Jamba
https://huggingface.co/collections/ai21labs/jamba-17-68653e9be386dc69b1f30828
please update llama.cpp :)
@mradermacher I updated ouer fork so please update to latest and let's queue all newly supported FalconH1ForCausalLM, JambaForCausalLM and SmolLM3ForCausalLM based models!
@mradermacher
Please mark AI21-Jamba-Large-1.7
, AI21-Jamba-Large-1.6
and AI21-Jamba-Large-1.5
as RPC imatrix tasks. Thouse are 400B models so we should be able to do RPC imatrix computation at full precission but it seams super tight but given that 405B works 400B should fit as well despite them somehow seaming larger. Did we ever add something so I can flag imatrix jobs as RPC by my own or is asking you still the only way?
given that 405B works 400B should fit as well despite them somehow seaming larger.
I guess it's model specific...
Did we ever add something so I can flag imatrix jobs as RPC by my own or is asking you still the only way?
It's on my mental todo for a while now - I think we standardised on the values by now.
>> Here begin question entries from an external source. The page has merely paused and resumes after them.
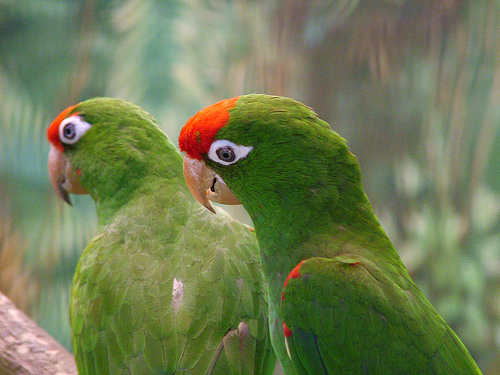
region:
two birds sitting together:
[20, 84, 484, 374]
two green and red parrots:
[38, 96, 480, 369]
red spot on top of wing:
[281, 258, 316, 349]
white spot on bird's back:
[173, 276, 189, 313]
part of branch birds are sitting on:
[2, 288, 80, 373]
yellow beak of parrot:
[182, 158, 242, 216]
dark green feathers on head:
[213, 103, 375, 249]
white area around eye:
[205, 138, 258, 166]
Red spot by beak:
[72, 160, 85, 180]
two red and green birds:
[27, 88, 497, 369]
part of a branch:
[9, 313, 44, 364]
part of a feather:
[200, 287, 235, 347]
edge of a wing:
[310, 260, 367, 332]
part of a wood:
[29, 338, 57, 360]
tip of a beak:
[193, 193, 218, 220]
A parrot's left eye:
[216, 147, 235, 164]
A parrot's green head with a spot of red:
[171, 88, 361, 240]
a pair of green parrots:
[37, 84, 478, 374]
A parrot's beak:
[179, 154, 236, 213]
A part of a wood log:
[1, 287, 84, 374]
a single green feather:
[188, 289, 213, 345]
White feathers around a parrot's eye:
[203, 135, 258, 166]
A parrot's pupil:
[221, 150, 231, 160]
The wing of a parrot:
[271, 247, 446, 374]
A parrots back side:
[81, 198, 264, 373]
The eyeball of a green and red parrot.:
[214, 147, 237, 162]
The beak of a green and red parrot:
[180, 155, 245, 215]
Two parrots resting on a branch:
[31, 96, 485, 373]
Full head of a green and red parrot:
[173, 105, 370, 216]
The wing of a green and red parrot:
[275, 253, 418, 373]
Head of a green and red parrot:
[42, 110, 176, 207]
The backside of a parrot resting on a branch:
[65, 218, 255, 373]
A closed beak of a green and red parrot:
[45, 146, 96, 208]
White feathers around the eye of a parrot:
[57, 114, 89, 145]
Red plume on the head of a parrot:
[172, 95, 236, 158]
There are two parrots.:
[26, 89, 498, 372]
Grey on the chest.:
[149, 268, 203, 328]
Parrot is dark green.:
[223, 103, 440, 373]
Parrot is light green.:
[49, 100, 261, 374]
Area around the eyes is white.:
[195, 134, 261, 172]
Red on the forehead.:
[167, 100, 232, 157]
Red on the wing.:
[273, 258, 324, 354]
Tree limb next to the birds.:
[1, 287, 61, 372]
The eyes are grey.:
[46, 117, 248, 167]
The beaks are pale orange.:
[31, 148, 241, 222]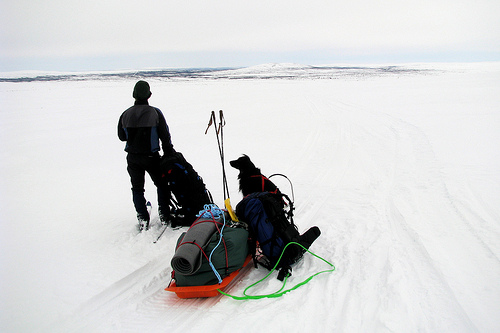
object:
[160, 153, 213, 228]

Unless rpc ips or so change, the only configurable elemnent would be the quant to use (e.g . Q8_0 or, in this case, none)
Please mark AI21-Jamba-Large-1.7, AI21-Jamba-Large-1.6 and AI21-Jamba-Large-1.5 as RPC imatrix tasks.
Done, also, override state is set.
BTW., our babyhercules thread is usually better for this kind of message, as I check that one often when I don't have time for the other discussions.